There is a slightly distracted meeting host (Talia Kodesh); a meticulous rule follower (Vicky Friedman), who sanitises her grapes individually; a cynical potty-mouth (Shelley Meskin), who has little time for what she considers the petty gripes of her friends; a gentle Earth Mother type (Caryn Katz) who tries to take the edge of the harsher barbs flying around; a friend whose drinking at 11am is cause for concern in every one else (Lorri Strauss); and an exhausted mother who is hiding in the bathroom and whispering so her kids don’t find her (Sharon Spiegel-Wagner). Moms will instantly relate to one or more of these personalities, though other family members can easily connect too, particularly as the groundwork for the plot is set with the Zoom-related observational humour – losing sound, disappearing from view – that will soon replace air travel- or office-related gags in comedy sets.
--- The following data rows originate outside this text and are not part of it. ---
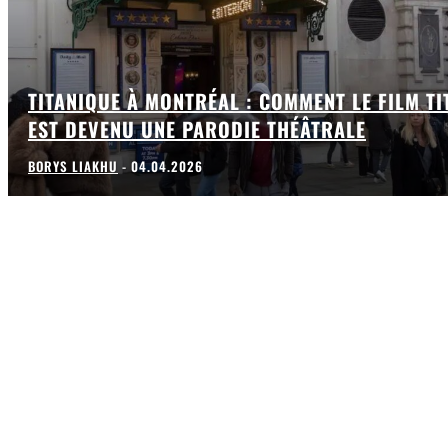
TITANIQUE À MONTRÉAL : COMMENT LE FILM TI
EST DEVENU UNE PARODIE THÉÂTRALE
BORYS LIAKHU
-
04.04.2026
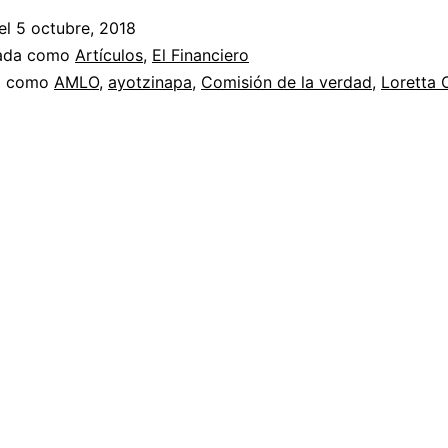
el
5 octubre, 2018
zada como
Artículos
,
El Financiero
a como
AMLO
,
ayotzinapa
,
Comisión de la verdad
,
Loretta 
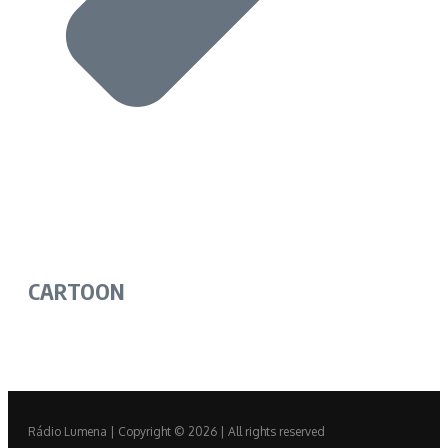
CARTOON
Rádio Lumena | Copyright © 2026 | All rights reserved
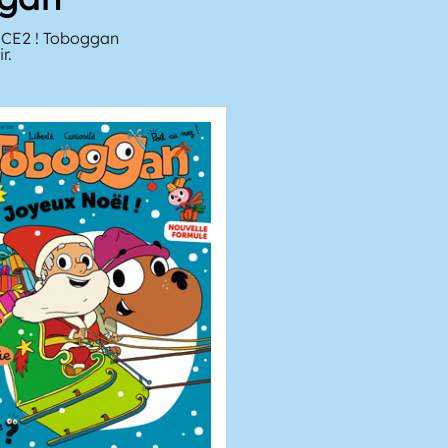
u CE2 ! Toboggan
r.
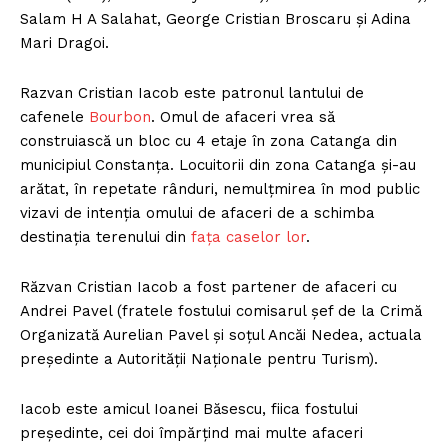
Salam H A Salahat, George Cristian Broscaru și Adina
Mari Dragoi.
Razvan Cristian Iacob este patronul lantului de
cafenele
Bourbon
. Omul de afaceri vrea să
construiască un bloc cu 4 etaje în zona Catanga din
municipiul Constanța. Locuitorii din zona Catanga și-au
arătat, în repetate rânduri, nemulțmirea în mod public
vizavi de intenția omului de afaceri de a schimba
destinația terenului din
fața caselor lor
.
Răzvan Cristian Iacob a fost partener de afaceri cu
Andrei Pavel (fratele fostului comisarul șef de la Crimă
Organizată Aurelian Pavel și soțul Ancăi Nedea, actuala
președinte a Autorității Naționale pentru Turism).
Iacob este amicul Ioanei Băsescu, fiica fostului
președinte, cei doi împărțind mai multe afaceri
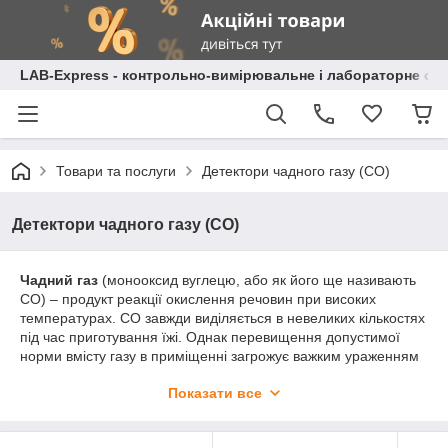
LAB-Express - контрольно-вимірювальне і лабораторне об
Товари та послуги
Детектори чадного газу (СО)
Детектори чадного газу (СО)
Чадний газ
(монооксид вуглецю, або як його ще називають
CO) – продукт реакції окислення речовин при високих
температурах. CO завжди виділяється в невеликих кількостях
під час приготування їжі. Однак перевищення допустимої
норми вмісту газу в приміщенні загрожує важким ураженням
здоров'я, а іноді може призвести до летального випадку.
Показати все
Чадний газ щорічно забирає життя тисяч людей тільки через
те, що людина не в змозі відчути загрозу до настання
симптомів. Найчастіше це відбувається, коли вже пізно що-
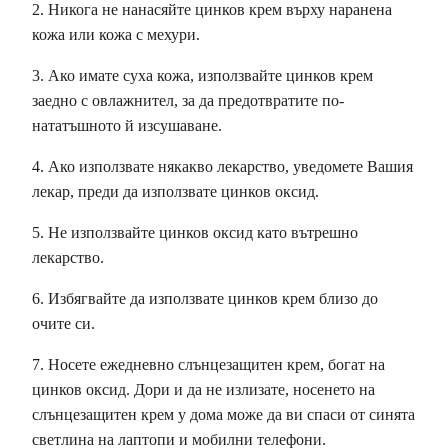
2. Никога не нанасяйте цинков крем върху наранена
кожа или кожа с мехури.
3. Ако имате суха кожа, използвайте цинков крем
заедно с овлажнител, за да предотвратите по-
нататъшното й изсушаване.
4. Ако използвате някакво лекарство, уведомете Вашия
лекар, преди да използвате цинков оксид.
5. Не използвайте цинков оксид като вътрешно
лекарство.
6. Избягвайте да използвате цинков крем близо до
очите си.
7. Носете ежедневно слънцезащитен крем, богат на
цинков оксид. Дори и да не излизате, носенето на
слънцезащитен крем у дома може да ви спаси от синята
светлина на лаптопи и мобилни телефони.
One thing these six disparate personalities have in common is a desire to do something outside of their now unavoidable routines, so when the meeting host – a smoker who is desperately struggling under the lockdown cigarette prohibition – explains that she needs all of their help to get illegal contraband from A to B, there is buy-in across the board (though some are more apprehensive than others). A goal! An adventure! Something that isn’t laundry or home-schooling or just…a chore! And a way to connect during a time when impersonal computer apps have replaced being in the same room.
The writing cleverly joins the dots within the constraints of the format. Is that format theatre or film? Ultimately, it doesn’t really matter – that’s more of a philosophical question in the circumstances. It’s recorded, not live – a bit of film. It’s intimate and direct – a touch of theatre. The restrictions of Zoom mean that character development is almost all via what the actors say, their expressions and what little movement is possible in a box taking up a sixth of a laptop screen. The slight pacing lags as someone adds a new comment or processes what has been said elsewhere will be familiar to chat app users and add an aspect of realism rather than being distracting. And it is the work of the collective – Zoom Room is very much an ensemble dramedy – that will make viewers grin, nod, sigh, commiserate and shake their heads as they watch.
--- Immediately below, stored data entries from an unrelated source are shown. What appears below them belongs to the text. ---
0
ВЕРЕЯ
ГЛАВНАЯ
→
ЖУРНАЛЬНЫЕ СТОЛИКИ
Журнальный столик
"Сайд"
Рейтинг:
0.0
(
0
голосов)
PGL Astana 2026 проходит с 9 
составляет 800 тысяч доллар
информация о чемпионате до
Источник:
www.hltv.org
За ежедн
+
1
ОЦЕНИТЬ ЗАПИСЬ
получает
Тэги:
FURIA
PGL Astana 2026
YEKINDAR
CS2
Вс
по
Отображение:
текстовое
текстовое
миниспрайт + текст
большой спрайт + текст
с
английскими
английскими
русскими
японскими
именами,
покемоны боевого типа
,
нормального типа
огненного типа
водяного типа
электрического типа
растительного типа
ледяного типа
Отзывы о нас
Theatre cannot be what it was for the moment. Zoom-based performance is now an established way of delivering art to homebound audiences. VR Theatrical’s initiative and this well-realised work add useful impetus to what will hopefully develop further into a means of supporting the creation of new projects that can help sustain artists now (in terms of both their souls and their finances) and grow a repertoire for future stagings.